Video by Frankie Goes to Hollywood
- Released: 13 November 2000
- Recorded: 1983–1987
- Genre: Compilation
- Length: 125 mins
- Label: ZTT

= Hard On (video) =

Hard On is a 14-track music video compilation by Frankie Goes to Hollywood. It was released by ZTT Records in 2000. The compilation contains all of the band's music videos and a series of interviews with band member Paul Rutherford, ZTT co-founders Trevor Horn and Paul Morley, journalist Paul Lester and publicist Gary Farrow. It also includes Morley's history of the band and ZTT, as well as a picture gallery of record sleeves, photographs, press articles and magazine covers.

== Release ==
Hard On was released on DVD in NTSC and PAL. All of the videos were included in their original stereo mixes as well as new 5.1 surround mixes.

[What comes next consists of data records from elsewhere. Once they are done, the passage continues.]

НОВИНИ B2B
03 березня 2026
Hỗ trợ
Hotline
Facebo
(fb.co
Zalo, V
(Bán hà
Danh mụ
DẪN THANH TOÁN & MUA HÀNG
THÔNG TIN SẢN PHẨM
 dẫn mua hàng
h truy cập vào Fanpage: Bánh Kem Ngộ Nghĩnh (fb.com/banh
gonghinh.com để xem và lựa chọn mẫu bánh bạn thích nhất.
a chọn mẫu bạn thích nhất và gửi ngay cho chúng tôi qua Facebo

In 2009, a new CD compilation was released titled Frankie Say Greatest. A DVD of the same title was released, which featured the same content as Hard On, but with different cover and menu art.

== Track listing ==

Hard On track listing
| No. | Title | Video director(s) | Length |
|---|---|---|---|
| 1. | "Relax" | Bernard Rose | 4:07 |
| 2. | "Two Tribes" | Godley & Creme | 4:08 |
| 3. | "The Power of Love" | Godley & Creme | 4:57 |
| 4. | "Welcome to the Pleasuredome" | Bernard Rose | 7:51 |
| 5. | "Rage Hard" | Paul Morley | 5:16 |
| 6. | "Warriors of the Wasteland" | Nick Burgess-Jones | 3:57 |
| 7. | "Watching the Wildlife" | Mike Portelly | 3:39 |
| 8. | "Relax" (live version) | David Mallet | 4:30 |
| 9. | "Relax" (laser version) | Godley & Creme | 3:53 |
| 10. | "Two Tribes '93" | Godley & Creme | 4:16 |
| 11. | "The Power of Love" (version 2) | Godley & Creme | 4:58 |
| 12. | "Welcome to the Pleasuredome '93" | Bernard Rose | 4:55 |
| 13. | "The Power of Love 2K" | Clive Arrowsmith | 4:13 |
| 14. | "Two Tribes 2K" | Clive Arrowsmith | 4:02 |

=== Notes ===
Credits are adapted from the DVD booklet.